**** UPDATE Feb 2021 *** Please read the comments to this response. Their general conclusion seems to be that some web servers accept multiple Authorization schemes, but that it goes against RFC 7230/7235 ****
This should be possible, you just have to add a comma between field values, e.g:
GET /presence/alice HTTP/1.1
Host: server.example.com
Authorization: Bearer mF_9.B5f-4.1JqM, Basic YXNkZnNhZGZzYWRmOlZLdDVOMVhk
This is defined in RFC7230, section 3.2.2, Field Order:
A sender MUST NOT generate multiple header fields with the same field name in a message unless either the entire field value for that header field is defined as a comma-separated list [i.e., #(values)] or the header field is a well-known exception (as noted below).

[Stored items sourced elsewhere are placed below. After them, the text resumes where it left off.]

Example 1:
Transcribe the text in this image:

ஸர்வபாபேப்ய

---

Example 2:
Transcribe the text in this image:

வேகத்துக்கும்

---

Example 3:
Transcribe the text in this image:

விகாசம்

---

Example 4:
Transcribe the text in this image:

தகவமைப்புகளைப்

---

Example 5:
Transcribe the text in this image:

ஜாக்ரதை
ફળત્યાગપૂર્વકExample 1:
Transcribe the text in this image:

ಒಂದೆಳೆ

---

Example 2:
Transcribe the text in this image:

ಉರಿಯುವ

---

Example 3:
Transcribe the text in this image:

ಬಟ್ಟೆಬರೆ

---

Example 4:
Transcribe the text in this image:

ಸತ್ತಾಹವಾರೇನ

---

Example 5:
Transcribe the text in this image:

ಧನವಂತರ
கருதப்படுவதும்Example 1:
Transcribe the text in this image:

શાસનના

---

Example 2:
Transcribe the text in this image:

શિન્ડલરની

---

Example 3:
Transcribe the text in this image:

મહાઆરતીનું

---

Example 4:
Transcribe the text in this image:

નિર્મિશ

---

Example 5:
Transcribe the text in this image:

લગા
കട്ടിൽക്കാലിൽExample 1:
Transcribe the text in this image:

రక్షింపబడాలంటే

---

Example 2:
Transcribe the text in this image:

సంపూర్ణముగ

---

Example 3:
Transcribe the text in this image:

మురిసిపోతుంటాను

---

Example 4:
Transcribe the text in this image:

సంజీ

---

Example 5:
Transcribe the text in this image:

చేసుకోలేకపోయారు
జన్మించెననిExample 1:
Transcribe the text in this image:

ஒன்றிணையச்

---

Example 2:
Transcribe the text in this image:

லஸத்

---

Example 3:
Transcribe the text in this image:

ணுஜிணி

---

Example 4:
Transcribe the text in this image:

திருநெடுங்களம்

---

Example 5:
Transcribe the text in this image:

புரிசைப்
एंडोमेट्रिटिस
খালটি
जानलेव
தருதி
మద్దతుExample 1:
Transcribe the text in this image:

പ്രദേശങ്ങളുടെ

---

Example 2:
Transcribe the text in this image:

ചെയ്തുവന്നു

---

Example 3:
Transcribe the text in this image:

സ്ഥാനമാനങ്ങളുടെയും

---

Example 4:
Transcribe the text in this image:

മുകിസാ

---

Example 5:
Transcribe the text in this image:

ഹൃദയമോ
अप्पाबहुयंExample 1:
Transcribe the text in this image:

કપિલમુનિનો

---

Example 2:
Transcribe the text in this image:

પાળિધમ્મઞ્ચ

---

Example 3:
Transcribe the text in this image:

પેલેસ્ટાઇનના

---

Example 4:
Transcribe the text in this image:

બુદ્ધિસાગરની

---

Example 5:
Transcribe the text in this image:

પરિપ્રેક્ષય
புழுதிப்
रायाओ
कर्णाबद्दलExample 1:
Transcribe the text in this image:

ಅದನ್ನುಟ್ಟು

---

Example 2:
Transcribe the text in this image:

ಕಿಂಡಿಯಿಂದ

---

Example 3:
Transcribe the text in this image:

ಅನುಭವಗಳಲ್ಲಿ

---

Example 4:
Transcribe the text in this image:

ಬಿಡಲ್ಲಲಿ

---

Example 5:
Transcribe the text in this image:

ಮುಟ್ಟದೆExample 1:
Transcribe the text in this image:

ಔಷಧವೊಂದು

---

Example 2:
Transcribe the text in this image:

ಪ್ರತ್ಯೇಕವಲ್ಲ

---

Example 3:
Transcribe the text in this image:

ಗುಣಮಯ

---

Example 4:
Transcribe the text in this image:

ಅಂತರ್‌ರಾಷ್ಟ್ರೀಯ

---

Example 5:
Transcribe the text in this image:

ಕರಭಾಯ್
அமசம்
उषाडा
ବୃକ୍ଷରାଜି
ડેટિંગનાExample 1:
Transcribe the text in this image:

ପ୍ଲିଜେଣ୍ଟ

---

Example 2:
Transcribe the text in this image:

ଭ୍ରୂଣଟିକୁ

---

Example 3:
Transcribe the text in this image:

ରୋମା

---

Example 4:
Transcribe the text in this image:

A recipient MAY combine multiple header fields with the same field name into one “field-name: field-value” pair, without changing the semantics of the message, by appending each subsequent field value to the combined field value in order, separated by a comma. The order in which header fields with the same field name are received is therefore significant to the interpretation of the combined field value; a proxy MUST NOT change the order of these field values when forwarding a message.
I don’t know whether all web servers accept this – at the time of writing I’m in the middle of a debate with a colleague about whether it should work or not.